EXERCISE TEXT.
-- Opening Marker --

Public Citizen shafts people with Narcolepsy

Misguided activism from Ralph Nader's Public Citizen group has resulted in the withdrawal of a drug that has greatly enhanced some peoples' quality of life. My friend Teresa Nielsen Hayden of the Making Light blog has narcolepsy, and used the drug Cylert to effectively control it, which meant that she no longer fell asleep suddenly when surprised (e.g., when told a funny joke or cut off on the freeway). Having access to good treatment for her condition was the difference between disability and ability.

However, Cylert has been linked to liver problems in some of the people who take it (Teresa gets her liver screened regularly and is not experiencing any problems) and Public Citizen launched a successful campaign to have the drug de-certified by the FDA:

Cylert has been implicated in some people’s liver problems. Teresa is regularly tested and her liver is fine. Evidently Abbott, makers of brand-name Cylert, discontinued it in March–but Sandoz intended to keep making the generic version, until the FDA, pressured by Nader’s group, weighed in to discontinue it entirely–despite a last-minute appeal from the Narcolepsy Network.


Update: Patrick Nielsen Hayden clarifies:

Cylert/pemoline overcomes the
symptoms of EDS, Excessive Daytime Sleepiness; it allows her to be
normally alert and to have a working life, instead of feeling like
she's been awake non-stop for the last 72 hours. Teresa also has the
falling-over-when-abruptly-surprised symptom you mention; it's called
cataplexy, and it's the other classic symptom of the disorder formally
known as "Polysymptomatic Narcolepsy/Cataplexy Syndrome." But
cataplexy doesn't entail "falling asleep," merely losing muscle
control and falling over. Narcoleptics are generally quite conscious
during cataplectic attacks.

Teresa has always declined the various medications offered to control
cataplexy, on the grounds that she doesn't regard it as a critical
problem and she doesn't need the side-effects. Her position is that if
she can deal with the comic aspects and occasional inconvenience, the
people around her damn well can too. She just wants to be adequately
treated for EDS. Pemoline does that for her in a way that the other
anti-narcolepsy drugs never quite do.

-- Closing Marker --

TASKS TO CARRY OUT.
1: Please transcribe the Cylert post word for word between "Cylert has been implicated" and "the Narcolepsy Network.", inclusive.
2: Name every person the Cylert post mentions by name.

SOURCE DATA.
-- Opening Marker --

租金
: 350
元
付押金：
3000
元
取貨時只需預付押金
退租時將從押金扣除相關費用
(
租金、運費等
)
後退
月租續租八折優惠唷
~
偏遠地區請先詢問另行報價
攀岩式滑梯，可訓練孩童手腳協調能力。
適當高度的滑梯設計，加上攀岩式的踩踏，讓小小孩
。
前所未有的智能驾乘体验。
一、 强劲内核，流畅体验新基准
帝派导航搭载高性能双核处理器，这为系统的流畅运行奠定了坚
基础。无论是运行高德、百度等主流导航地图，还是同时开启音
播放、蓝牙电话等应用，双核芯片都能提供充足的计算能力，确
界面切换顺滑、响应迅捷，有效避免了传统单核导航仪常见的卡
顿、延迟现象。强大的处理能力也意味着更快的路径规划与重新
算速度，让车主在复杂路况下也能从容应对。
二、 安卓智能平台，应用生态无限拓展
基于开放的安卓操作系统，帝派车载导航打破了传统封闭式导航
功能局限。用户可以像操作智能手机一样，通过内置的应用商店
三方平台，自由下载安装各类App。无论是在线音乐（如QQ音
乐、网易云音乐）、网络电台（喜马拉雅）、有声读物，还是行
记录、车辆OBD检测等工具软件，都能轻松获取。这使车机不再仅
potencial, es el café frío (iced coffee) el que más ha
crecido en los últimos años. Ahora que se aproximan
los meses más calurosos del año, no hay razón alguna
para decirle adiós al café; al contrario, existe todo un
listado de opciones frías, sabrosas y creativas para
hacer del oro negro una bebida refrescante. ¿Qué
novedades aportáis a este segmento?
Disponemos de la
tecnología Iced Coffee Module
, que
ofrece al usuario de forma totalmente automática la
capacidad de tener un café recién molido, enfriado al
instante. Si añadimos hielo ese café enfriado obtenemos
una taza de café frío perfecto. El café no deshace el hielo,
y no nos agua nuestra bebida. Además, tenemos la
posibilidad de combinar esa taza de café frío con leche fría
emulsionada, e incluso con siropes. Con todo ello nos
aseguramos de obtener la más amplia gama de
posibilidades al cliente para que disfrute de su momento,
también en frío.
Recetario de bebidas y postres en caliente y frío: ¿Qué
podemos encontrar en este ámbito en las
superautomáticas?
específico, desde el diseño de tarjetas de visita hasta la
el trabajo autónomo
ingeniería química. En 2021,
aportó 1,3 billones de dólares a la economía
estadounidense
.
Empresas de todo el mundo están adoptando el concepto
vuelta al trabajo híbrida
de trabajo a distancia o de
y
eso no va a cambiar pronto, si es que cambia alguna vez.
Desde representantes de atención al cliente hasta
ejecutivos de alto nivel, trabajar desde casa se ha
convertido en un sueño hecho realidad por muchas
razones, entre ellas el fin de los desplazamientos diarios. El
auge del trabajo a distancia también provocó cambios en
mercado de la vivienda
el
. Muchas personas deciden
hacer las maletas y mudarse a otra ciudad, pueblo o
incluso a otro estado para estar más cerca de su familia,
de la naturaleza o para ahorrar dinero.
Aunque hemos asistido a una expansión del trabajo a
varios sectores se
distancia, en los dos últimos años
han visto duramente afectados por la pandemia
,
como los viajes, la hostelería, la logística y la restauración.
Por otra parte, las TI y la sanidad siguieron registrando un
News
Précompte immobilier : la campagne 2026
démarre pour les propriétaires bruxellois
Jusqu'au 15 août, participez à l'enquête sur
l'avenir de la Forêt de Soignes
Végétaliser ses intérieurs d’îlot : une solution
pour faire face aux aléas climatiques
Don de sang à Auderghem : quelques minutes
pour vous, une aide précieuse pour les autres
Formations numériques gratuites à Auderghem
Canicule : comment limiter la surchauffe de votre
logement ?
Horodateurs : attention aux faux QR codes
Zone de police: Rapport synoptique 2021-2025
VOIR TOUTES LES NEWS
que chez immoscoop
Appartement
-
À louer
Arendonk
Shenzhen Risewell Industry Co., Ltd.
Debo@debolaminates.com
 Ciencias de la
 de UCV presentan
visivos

-- Closing Marker --

EXERCISE ANSWERS.
1:
Cylert has been implicated in some people’s liver problems. Teresa is regularly tested and her liver is fine. Evidently Abbott, makers of brand-name Cylert, discontinued it in March–but Sandoz intended to keep making the generic version, until the FDA, pressured by Nader’s group, weighed in to discontinue it entirely–despite a last-minute appeal from the Narcolepsy Network.

2:
Ralph Nader
Teresa Nielsen Hayden
Patrick Nielsen Hayden